I was referring to the rumors (news, I thought) about Intel switching to AMD after its IP licensing agreement with Nvidia lapsed. Apparently, those rumors were either baseless or perhaps actually referring to this deal.

https://www.fool.com/investing/2017/05/18/there-is-no-intel-amd-licensing-deal.aspx
https://www.techpowerup.com/233444/intel-denies-graphics-ip-licensing-deal-with-amd
 

Intel has lots of smart engineers and managers. They wouldn't have inked a deal with AMD that would put them at some huge disadvantage, effectively requiring them to lure away one of its architects. I think it's safe to assume that the deal included enough collaboration for Intel to properly support the end product.

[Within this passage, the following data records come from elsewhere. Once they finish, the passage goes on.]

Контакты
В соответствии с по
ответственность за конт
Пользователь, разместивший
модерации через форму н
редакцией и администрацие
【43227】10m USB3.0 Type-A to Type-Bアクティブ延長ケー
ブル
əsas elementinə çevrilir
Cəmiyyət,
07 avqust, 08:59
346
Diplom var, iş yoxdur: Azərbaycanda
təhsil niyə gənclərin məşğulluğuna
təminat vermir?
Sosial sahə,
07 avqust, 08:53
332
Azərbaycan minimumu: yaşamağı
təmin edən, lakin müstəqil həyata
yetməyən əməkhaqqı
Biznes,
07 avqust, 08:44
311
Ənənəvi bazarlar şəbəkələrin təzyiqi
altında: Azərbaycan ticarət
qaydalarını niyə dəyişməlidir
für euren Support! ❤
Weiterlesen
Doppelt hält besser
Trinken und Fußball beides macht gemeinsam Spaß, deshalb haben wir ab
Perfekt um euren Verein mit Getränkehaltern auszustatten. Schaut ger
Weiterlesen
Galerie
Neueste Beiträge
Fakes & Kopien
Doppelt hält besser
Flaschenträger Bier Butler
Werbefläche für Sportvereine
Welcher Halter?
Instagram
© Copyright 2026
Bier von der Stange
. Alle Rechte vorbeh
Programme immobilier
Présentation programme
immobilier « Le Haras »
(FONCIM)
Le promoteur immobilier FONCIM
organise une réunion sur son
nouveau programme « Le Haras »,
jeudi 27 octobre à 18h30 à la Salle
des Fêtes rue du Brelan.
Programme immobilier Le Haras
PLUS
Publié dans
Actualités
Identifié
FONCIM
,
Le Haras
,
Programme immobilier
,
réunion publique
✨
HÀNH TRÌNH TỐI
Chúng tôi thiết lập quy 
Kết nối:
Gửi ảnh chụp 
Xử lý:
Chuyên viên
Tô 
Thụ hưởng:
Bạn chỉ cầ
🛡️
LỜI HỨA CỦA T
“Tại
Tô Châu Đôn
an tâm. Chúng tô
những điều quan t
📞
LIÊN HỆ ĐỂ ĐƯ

Raja is joining to become a Senior VP of one of their business units. This is an extremely a high-level role, and shouldn't involve any actual design, engineering, or architecture work. Otherwise, it just might raise concerns about NDA violations. And the move is so high-profile that it's unlikely any significant violations would fly under the radar.

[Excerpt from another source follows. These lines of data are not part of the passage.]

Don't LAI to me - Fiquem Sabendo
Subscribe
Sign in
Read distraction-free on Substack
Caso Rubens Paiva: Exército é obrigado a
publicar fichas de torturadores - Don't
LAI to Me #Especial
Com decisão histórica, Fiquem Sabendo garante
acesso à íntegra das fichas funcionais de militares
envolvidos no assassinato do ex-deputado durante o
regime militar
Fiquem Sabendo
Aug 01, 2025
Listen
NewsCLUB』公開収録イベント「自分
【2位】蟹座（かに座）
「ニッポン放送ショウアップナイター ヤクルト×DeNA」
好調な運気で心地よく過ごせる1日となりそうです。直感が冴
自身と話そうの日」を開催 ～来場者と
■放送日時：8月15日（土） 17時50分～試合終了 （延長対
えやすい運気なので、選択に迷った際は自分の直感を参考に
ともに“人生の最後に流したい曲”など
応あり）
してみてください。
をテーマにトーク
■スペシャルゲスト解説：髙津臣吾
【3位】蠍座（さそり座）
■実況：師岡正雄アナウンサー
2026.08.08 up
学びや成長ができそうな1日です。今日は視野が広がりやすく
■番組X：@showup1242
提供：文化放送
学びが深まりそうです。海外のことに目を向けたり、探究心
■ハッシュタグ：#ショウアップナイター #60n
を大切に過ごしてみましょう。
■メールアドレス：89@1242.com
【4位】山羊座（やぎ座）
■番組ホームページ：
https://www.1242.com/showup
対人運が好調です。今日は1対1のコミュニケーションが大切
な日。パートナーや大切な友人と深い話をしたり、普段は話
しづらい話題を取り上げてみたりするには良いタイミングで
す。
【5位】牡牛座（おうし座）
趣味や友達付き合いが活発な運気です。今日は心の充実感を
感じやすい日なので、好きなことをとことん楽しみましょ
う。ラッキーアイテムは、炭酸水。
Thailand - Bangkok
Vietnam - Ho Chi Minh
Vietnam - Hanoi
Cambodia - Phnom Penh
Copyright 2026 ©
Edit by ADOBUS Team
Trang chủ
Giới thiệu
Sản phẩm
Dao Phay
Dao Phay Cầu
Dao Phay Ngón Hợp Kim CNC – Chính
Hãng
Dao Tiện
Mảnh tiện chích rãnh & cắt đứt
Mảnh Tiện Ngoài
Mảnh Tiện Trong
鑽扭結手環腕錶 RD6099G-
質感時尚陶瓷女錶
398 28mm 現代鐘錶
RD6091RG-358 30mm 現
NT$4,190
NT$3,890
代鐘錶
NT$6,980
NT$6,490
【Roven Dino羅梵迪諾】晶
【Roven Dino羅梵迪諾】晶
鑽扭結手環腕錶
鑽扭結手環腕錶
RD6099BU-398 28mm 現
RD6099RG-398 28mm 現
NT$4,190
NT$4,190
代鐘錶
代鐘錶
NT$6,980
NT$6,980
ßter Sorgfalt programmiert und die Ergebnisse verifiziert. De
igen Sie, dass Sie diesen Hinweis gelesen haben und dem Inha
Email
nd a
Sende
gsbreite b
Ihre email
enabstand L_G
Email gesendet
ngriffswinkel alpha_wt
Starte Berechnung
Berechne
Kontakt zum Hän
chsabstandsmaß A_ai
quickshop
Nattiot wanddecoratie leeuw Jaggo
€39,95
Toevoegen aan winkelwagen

I'm not an expert on Intel's organization, but the article suggests this will be the 6th business unit and Wikipedia says Intel has 106,000 employees. Consider that most of them fit into one of the business units, and you'll perhaps get an idea of how high-level his new role is. People at that level tend to make decisions about budgets, acquisitions, overall business strategy, hiring/firing middle managers, etc. Even at many tech companies, you'd find people in this role with no engineering background.
 


Hiring the chief architect of the company is a really cost inefficient way of acquiring this information, especially considering he probably doesn't know the information himself. All that information is provided as part of the deal to purchase the chips. If everyone at Intel loses their copy of the information, they can still send a free* text message to someone at AMD for it.

*Standard data and messaging rates may apply
 
Intel cant do anything without buying the Patents.

AMD took all ATI Patents and thats why they could make better cards.

Intel cant do anything by Just hiring AMD people.